Potentially, we could push our smoothing argument above even further: In place of the functionals
\({\mathcal {D}}_{F_{t},\widehat{Q}_{t}}(\mu _{t})\),
\( t=0,...,T\), we might as well consider more general marginal penalizations, not necessarily in the divergence form (
11), yielding the problem
$$\begin{aligned} {\mathfrak {D}}(c):=\inf _{Q\in \textrm{Mart}(\Omega )}\left( E_{Q}\left[ c \right] +\sum _{t=0}^{T}{\mathcal {D}}_{t}(Q_{t})\right) \,. \end{aligned}$$
(13)
These penalizations
\({\mathcal {D}}_{0},\dots ,{\mathcal {D}}_{T}\) will be better specified later.

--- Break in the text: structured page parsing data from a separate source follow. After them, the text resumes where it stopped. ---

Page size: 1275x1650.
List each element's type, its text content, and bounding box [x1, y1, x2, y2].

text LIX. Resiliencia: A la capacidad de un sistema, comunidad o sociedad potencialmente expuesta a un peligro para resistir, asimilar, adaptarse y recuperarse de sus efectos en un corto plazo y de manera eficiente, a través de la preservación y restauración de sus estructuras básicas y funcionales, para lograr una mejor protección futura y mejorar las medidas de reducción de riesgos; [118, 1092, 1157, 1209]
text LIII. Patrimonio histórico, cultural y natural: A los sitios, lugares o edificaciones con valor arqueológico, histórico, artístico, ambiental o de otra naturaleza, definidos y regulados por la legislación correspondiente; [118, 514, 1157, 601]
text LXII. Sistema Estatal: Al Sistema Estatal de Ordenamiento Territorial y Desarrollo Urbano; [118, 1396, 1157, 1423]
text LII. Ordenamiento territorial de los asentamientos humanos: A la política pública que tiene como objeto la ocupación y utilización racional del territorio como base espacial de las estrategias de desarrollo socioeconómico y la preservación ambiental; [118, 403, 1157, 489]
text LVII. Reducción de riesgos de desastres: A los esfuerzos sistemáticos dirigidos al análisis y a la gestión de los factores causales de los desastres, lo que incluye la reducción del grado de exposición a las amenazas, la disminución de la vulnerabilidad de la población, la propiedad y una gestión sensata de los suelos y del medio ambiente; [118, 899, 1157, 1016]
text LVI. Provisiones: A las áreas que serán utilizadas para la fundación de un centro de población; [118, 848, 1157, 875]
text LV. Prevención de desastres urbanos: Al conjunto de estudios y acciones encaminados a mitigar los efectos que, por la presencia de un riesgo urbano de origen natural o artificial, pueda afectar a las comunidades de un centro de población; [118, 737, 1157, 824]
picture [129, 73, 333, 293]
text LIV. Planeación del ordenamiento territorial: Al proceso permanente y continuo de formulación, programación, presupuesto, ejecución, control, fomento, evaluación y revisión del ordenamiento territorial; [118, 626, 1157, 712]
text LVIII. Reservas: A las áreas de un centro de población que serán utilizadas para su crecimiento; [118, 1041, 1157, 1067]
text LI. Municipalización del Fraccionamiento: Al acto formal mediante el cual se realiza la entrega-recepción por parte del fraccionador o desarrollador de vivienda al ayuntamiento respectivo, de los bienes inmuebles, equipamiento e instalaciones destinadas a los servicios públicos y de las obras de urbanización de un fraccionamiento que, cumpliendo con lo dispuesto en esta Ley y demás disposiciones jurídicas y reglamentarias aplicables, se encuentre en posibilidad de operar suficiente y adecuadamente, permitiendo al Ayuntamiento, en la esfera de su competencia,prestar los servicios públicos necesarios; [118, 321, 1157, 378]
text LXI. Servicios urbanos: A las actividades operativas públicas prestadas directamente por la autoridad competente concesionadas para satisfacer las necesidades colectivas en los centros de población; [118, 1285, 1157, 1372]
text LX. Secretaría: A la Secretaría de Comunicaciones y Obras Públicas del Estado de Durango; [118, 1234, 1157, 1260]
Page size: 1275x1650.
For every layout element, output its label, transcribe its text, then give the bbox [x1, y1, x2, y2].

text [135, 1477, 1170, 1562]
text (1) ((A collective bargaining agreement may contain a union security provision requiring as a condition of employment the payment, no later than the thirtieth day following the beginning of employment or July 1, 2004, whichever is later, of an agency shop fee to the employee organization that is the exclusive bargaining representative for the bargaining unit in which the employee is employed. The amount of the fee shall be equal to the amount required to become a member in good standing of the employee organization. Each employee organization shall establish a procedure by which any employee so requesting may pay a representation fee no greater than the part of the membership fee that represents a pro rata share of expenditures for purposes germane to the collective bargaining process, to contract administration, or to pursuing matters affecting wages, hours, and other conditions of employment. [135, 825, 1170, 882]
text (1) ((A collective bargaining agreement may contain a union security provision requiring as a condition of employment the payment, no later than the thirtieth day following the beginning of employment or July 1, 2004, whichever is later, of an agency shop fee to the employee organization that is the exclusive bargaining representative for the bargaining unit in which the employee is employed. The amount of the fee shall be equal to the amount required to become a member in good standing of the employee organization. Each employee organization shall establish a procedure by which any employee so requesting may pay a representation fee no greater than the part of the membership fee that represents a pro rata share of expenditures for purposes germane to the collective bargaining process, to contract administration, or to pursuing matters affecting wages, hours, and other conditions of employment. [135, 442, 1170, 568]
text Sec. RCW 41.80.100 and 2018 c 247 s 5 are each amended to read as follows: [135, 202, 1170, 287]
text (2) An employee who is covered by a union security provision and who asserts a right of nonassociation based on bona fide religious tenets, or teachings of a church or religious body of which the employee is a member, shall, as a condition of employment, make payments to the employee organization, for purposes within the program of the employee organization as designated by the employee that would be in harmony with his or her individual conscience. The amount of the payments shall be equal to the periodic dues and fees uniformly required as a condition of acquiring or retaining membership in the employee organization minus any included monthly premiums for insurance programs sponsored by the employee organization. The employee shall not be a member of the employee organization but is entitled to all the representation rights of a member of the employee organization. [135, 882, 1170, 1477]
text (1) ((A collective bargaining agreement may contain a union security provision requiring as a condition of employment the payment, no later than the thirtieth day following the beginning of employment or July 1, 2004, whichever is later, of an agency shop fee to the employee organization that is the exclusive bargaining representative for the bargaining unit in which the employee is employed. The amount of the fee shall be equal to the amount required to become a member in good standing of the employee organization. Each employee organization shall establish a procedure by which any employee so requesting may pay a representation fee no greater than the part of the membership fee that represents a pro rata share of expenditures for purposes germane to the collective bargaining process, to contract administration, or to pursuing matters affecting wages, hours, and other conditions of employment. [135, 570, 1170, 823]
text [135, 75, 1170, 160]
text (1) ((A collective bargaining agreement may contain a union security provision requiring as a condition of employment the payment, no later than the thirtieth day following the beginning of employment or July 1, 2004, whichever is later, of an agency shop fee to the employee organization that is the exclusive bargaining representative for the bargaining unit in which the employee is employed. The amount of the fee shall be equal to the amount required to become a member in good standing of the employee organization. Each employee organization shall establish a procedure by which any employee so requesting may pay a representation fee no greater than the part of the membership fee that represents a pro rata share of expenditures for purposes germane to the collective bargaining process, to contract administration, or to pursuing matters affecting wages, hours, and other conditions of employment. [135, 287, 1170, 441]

We point out that an additional entropic term has been added to optimal transport problems since the seminal work of Cuturi (
2013) (see also the survey/monograph Peyré and Cuturi (
2019)). On this topic, we also cite Nutz and Wiesel (
2011), Bernton et al. (
2021), Ghosal et al. (
2021), De March and Henry-Labordère (
2020), Henry-Labordère (
2019), Blanchet et al. (
2020). We also point out that in all the works stemming from Cuturi (
2013), the exact matching of the marginals is still required. In this paper such constraint is absent to take into account uncertainty regarding the marginals themselves. In Table
1, rows 5–6, one may compare optimal transport with entropy optimal transport, while in rows 5–7 one may compare optimal transport with martingale optimal transport.